Apple's M3 Pro Chip. Incremental gains unveiled in benchmark analysis

05.11.2023 posted by Admin

Apple's M3 Pro. Incremental gains, performance realities

Apple's latest M3 Pro chip, sporting a 12-core CPU, offers only slightly improved CPU performance when compared to the M2 Pro chip, also with a 12-core CPU. Vadim Yuryev, the co-host of Max Tech's YouTube channel, recently came across a Geekbench 6 benchmark result highlighting this. However, it's crucial to remember that this is just one benchmark, and we need more results for a more accurate assessment.

Apple introduced their new 14-inch and 16-inch MacBook Pro models on Monday, featuring M3, M3 Pro, and M3 Max chips.
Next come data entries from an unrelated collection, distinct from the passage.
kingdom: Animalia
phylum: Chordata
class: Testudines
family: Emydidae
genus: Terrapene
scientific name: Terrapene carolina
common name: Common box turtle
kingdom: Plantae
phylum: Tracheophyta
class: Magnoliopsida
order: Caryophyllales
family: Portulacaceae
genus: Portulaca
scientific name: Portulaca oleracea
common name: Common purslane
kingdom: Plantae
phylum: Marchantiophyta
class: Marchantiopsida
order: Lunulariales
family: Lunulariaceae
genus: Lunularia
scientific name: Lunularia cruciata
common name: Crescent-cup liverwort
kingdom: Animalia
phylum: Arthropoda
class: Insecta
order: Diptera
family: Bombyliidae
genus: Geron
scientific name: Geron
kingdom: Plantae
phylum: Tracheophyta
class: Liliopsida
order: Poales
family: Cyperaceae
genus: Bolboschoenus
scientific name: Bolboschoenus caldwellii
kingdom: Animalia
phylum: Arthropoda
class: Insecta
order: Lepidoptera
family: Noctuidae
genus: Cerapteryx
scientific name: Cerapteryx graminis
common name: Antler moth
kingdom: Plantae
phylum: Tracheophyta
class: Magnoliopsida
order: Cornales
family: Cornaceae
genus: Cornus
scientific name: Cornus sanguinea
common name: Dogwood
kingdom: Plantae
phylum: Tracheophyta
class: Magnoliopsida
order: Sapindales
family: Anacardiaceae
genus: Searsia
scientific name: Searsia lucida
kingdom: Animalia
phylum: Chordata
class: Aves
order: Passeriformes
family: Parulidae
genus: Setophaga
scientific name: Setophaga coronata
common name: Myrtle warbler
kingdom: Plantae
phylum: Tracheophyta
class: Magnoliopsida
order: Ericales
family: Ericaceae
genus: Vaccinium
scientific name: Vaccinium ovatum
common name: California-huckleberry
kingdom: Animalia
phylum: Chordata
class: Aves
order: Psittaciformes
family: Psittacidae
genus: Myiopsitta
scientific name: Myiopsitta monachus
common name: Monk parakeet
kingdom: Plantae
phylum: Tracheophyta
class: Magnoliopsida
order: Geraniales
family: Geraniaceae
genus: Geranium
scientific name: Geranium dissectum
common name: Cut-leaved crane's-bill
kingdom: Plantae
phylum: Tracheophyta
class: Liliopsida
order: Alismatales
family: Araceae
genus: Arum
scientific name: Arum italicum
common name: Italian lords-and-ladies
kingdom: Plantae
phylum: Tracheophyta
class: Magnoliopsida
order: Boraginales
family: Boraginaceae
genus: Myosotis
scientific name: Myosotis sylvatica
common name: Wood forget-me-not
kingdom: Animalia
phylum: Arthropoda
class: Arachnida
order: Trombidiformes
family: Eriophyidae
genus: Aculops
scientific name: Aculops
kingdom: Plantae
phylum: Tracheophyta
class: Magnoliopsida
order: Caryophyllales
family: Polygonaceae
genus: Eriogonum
The benchmark result in question likely pertains to the 14-inch model, indicated by the "Mac15,6" model identifier.

This benchmark reveals that the M3 Pro achieves a single-core score of 3,035 and a multi-core score of 15,173. If these scores hold up, the M3 Pro demonstrates a roughly 14% improvement in single-core performance compared to the M2 Pro, but only about a 6% increase in multi-core performance, particularly for demanding tasks and workflows.

Both the M2 Pro and M3 Pro come with 12-core CPUs, but the M3 Pro's configuration consists of six high-performance cores and six efficiency cores, in contrast to the M2 Pro's eight high-performance cores and four efficiency cores. Despite being manufactured using TSMC's more advanced 3nm process (versus the M2 Pro's 5nm), the performance gains of the M3 Pro are hampered by its two fewer high-performance cores. Furthermore, the M3 Pro boasts 25% less memory bandwidth and one fewer GPU core when compared to the M2 Pro.

By limiting the number of high-performance cores in the M3 Pro, Apple has created more differentiation between the M3 Pro and the M3 Max, which boasts up to 12 high-performance cores. Nonetheless, this means that the M3 Pro only offers marginal improvements over the M2 Pro.

Earlier Geekbench 6 results from this week demonstrated that the M3 Max outperforms the M2 Max by up to 45%, while the standard M3 chip outperforms the standard M2 chip by up to 20%. Consequently, the M3 Pro stands as the least impressive chip in the series. Nonetheless, it represents a substantial upgrade for those transitioning from an Intel-based Mac. Notably, the M3 Pro delivers performance up to 20% better than the M1 Pro chip, which is a noteworthy advancement.

Remember that benchmarks offer valuable insights, but real-world performance can differ significantly.

The new MacBook Pro models are currently available for ordering, with M3 and M3 Pro configurations set to be delivered and released in stores on Tuesday, November 7. M3 Max configurations will be introduced later in November.